2011; respectively, clades I and II in Hagino et al 2011) The d

2011; respectively, clades I and II in Hagino et al. 2011). The diversity within each of these clades differed according to the

marker: for example clade β was not well-defined in the rpl16 phylogeny, while cox3 showed the highest inter- and intra-clade diversity. G. oceanica and E. huxleyi strains were separated and mitochondrial clades Metformin in vivo α and β retrieved in the 26 strain tree (Fig. 2) inferred from concatenated sequences of three genes representative of each genomic compartment (28S rDNA, tufA and cox1). Despite the fact that the two morpho-species were genetically delineated in this analysis, no relationship was found between the genetic grouping and morphotypes within E. huxleyi. The comparison of multiple genes in the search for genetic barcodes for accurate species delineation is relatively common for multicellular eukaryotes (plants, animals, and fungi), but has rarely been undertaken for the older and highly diverse protistan lineages (Pawlowski et al. 1997), where nuclear ribosomal DNA markers are still by far the most commonly Sirolimus cost used barcodes.
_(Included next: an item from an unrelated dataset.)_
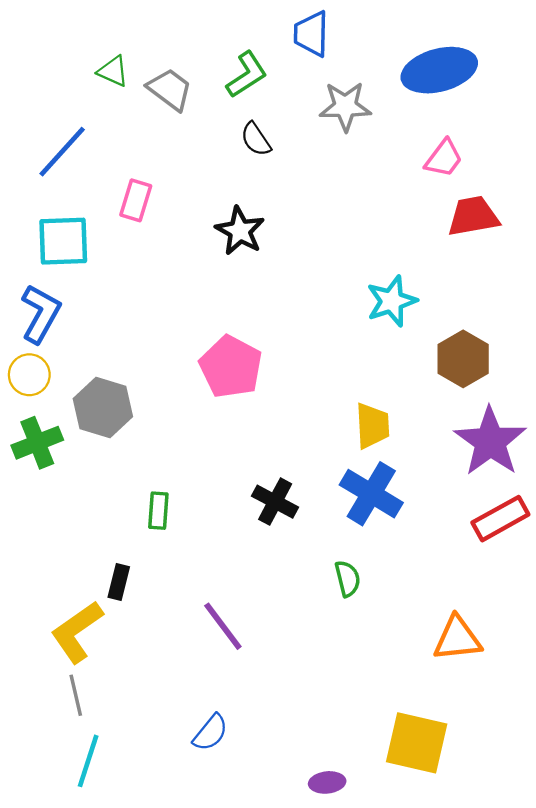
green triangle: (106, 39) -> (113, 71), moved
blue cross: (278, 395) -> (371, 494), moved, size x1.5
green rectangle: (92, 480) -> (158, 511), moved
However, ribosomal genes, occurring in numerous copies in the nuclear genome and interacting with numerous partners during protein synthesis, are under strong purifying selection pressure and are best suited to resolve high-rank relationships due to their slow evolutionary rate and very high level of conservation

(Sogin et al. 1986). For marine protists, a particularly high level of conservation of rDNA genes

is theoretically expected due to their potentially very high medchemexpress effective population size (Piganeau et al. 2011). Our multigene analysis confirms that rDNAs evolve too slowly to discriminate morpho-species within the Emiliania/Gephyrocapsa species complex, which diversified relatively recently during the Quaternary. Likewise, the 16S rDNA from the plastid genome, also involved in protein synthesis, is highly conserved, as is the rbcL gene that codes for the large subunit of RuBisCO and thus plays a central role in carbon fixation by photosynthesis. Neither of these conserved plastid markers are suited for either identification or evolutionary studies of E. huxleyi/G. oceanica. However, all other gene markers tested in this study exhibited higher nucleotide substitution rates, with the partial sequences of plastidial tufA (long) and mitochondrial dam displaying the highest degrees of variability for the relatively large set of strains analysed, with mean overall substitution rates of, respectively, 6.4% and 6.0% (Table 1). The general pattern that emerges from our data set is that the plastidial markers do not produce consistent groupings both between and within morpho-species, while the mitochondrial markers delineate a coherent set of genetic clades at both inter- and intra-morpho-species levels.